(Beginning of SOURCE RECORDS)

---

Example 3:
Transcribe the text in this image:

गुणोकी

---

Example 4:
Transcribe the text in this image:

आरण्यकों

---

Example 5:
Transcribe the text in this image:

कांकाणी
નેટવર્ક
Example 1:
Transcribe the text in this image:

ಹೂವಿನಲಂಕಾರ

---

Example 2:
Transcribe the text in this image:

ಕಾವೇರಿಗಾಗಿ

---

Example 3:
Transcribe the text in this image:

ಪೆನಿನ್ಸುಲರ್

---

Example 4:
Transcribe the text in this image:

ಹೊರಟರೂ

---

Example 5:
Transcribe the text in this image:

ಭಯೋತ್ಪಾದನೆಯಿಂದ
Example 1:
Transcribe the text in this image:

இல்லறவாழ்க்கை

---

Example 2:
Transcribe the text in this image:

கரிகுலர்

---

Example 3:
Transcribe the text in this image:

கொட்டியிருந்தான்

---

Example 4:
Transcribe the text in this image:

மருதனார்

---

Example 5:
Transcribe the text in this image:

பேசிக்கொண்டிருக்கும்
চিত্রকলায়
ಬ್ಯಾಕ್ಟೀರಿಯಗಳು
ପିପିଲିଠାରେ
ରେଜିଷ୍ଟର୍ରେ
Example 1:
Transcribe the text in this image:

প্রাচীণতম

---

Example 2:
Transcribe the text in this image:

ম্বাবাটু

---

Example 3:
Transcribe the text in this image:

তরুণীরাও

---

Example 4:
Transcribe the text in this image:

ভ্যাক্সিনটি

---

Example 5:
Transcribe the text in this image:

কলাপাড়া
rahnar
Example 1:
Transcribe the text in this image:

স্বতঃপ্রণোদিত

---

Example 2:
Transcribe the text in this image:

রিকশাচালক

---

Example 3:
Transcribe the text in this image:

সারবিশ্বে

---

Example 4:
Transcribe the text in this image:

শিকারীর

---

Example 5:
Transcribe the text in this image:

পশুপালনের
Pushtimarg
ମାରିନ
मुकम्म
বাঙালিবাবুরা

(End of SOURCE RECORDS)

# ABOUT THIS EXERCISE:
Every record here must be output exactly, word for word.

# YOUR SOLUTION:
---

Example 3:
Transcribe the text in this image:

गुणोकी

---

Example 4:
Transcribe the text in this image:

आरण्यकों

---

Example 5:
Transcribe the text in this image:

कांकाणी
નેટવર્ક
Example 1:
Transcribe the text in this image:

ಹೂವಿನಲಂಕಾರ

---

Example 2:
Transcribe the text in this image:

ಕಾವೇರಿಗಾಗಿ

---

Example 3:
Transcribe the text in this image:

ಪೆನಿನ್ಸುಲರ್

---

Example 4:
Transcribe the text in this image:

ಹೊರಟರೂ

---

Example 5:
Transcribe the text in this image:

ಭಯೋತ್ಪಾದನೆಯಿಂದ
Example 1:
Transcribe the text in this image:

இல்லறவாழ்க்கை

---

Example 2:
Transcribe the text in this image:

கரிகுலர்

---

Example 3:
Transcribe the text in this image:

கொட்டியிருந்தான்

---

Example 4:
Transcribe the text in this image:

மருதனார்

---

Example 5:
Transcribe the text in this image:

பேசிக்கொண்டிருக்கும்
চিত্রকলায়
ಬ್ಯಾಕ್ಟೀರಿಯಗಳು
ପିପିଲିଠାରେ
ରେଜିଷ୍ଟର୍ରେ
Example 1:
Transcribe the text in this image:

প্রাচীণতম

---

Example 2:
Transcribe the text in this image:

ম্বাবাটু

---

Example 3:
Transcribe the text in this image:

তরুণীরাও

---

Example 4:
Transcribe the text in this image:

ভ্যাক্সিনটি

---

Example 5:
Transcribe the text in this image:

কলাপাড়া
rahnar
Example 1:
Transcribe the text in this image:

স্বতঃপ্রণোদিত

---

Example 2:
Transcribe the text in this image:

রিকশাচালক

---

Example 3:
Transcribe the text in this image:

সারবিশ্বে

---

Example 4:
Transcribe the text in this image:

শিকারীর

---

Example 5:
Transcribe the text in this image:

পশুপালনের
Pushtimarg
ମାରିନ
मुकम्म
বাঙালিবাবুরা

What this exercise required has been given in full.